9/10
"Things have a way of escalatin' out here in the West..."
30 January 2019
Warning: Spoilers
I've never run into a Coen Brothers movie I didn't like. Their skewed way of looking at the world and placing oddball characters into their stories appeals to me tremendously. This film may not win over fans of traditional Westerns like "True Grit", which the Coens took a crack at almost a decade ago with favorable results. Their anthology approach here is designed to introduce a diverse assortment of tales with only one common element running through all of them - each one produces a dead body! A couple of the deaths don't actually occur on screen, but are offered in ironic juxtaposition to the story in which they took place. Because of the widely (and wildly) diverse nature of the tales, it's kind of difficult to pick out a favorite, if in fact the word 'favorite' even applies.

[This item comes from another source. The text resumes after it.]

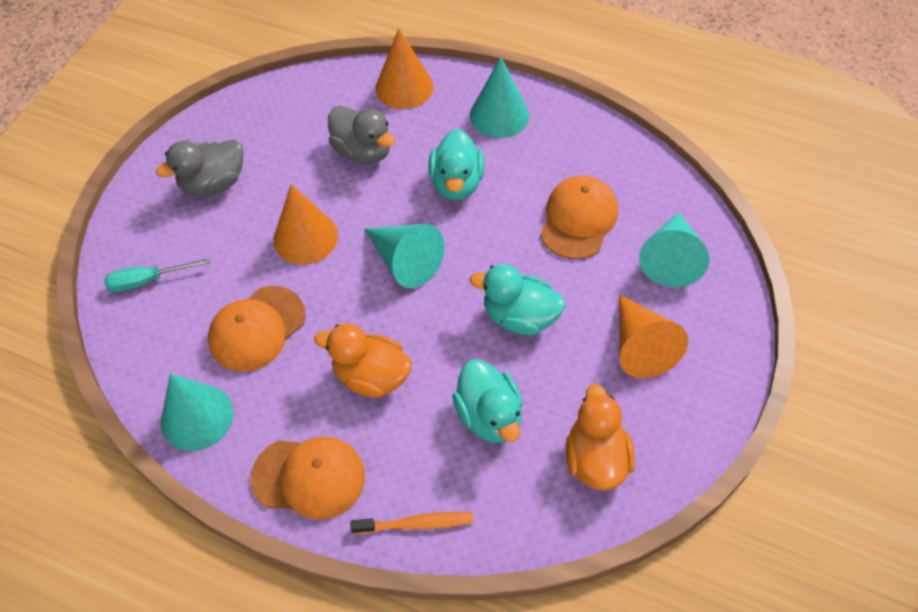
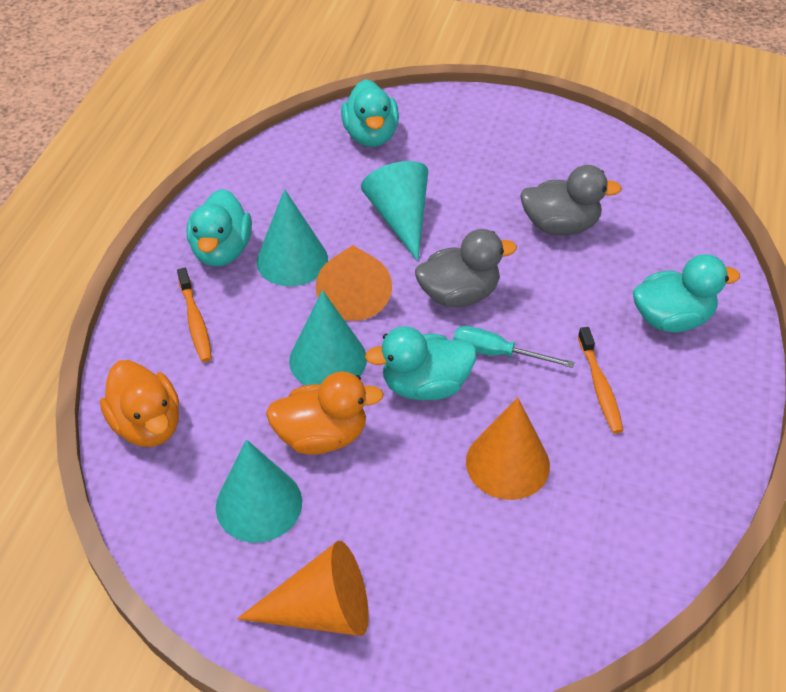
orange cap: [208,286,306,372] [251,437,365,520] [540,176,618,259] = 3 -> none = 0
orange toothbrush: [350,512,473,534] = 1 -> [177,268,212,362] [578,327,623,434] = 2
turquoise duck: [428,129,485,200] [452,359,523,443] [470,264,565,335] = 3 -> [187,189,252,267] [341,79,399,147] [365,326,477,400] [633,254,740,333] = 4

Each of the chapters in the movie comes with it's own title and introduction, and it starts out on a most favorable note with the appearance of Buster Scruggs (Tim Blake Nelson) astride his white horse Dan. He evokes the memory of Gene Autry in countless B Westerns of the Forties and Fifties, coming on the scene while strumming his guitar and singing an upbeat tune. Of all the little episodes, this is the one that plays most as a caricature of the Western genre, and it contains an element I've never seen in over seven or eight hundred Westerns - it has Buster's nemesis, The Frenchman (David Krumholtz) mount his horse from the right side! Seriously, no one EVER mounts a horse from the right side, and I had to wonder if the Coens' goofing with the audience included this little tidbit intentionally.

I'm not going to discuss each of the vignettes offered in the film, or attempt to pick a favorite, because none of them really lend themselves to being particularly likeable in the sense that their resolutions end favorably for the participants. Especially gruesome were the fates of the Artist (Harry Melling) in the segment titled 'Meal Ticket', and that of poor Alice Longabaugh (Zoe Kazan) in 'The Gal Who Got Rattled'. In your traditional Westerns, you'd never have a character like The Artist, and the fate of an Alice Longabaugh would have been anathema for the likes of John Ford or Howard Hawks.

The only story I didn't particularly understand upon a first viewing was the final one called 'The Mortal Remains'. It ends somewhat humorously, but everything leading up to it is mere conversation among stagecoach riders in somewhat antagonistic fashion. I'll have to go back to that one to see if there's something I missed. But overall, I got the biggest kick out of this off beat Western in a way I haven't experienced since 1995's "The Quick and the Dead". Chances are if you liked that one, you'll like this one too, but of course, the opposite could be just as true as well.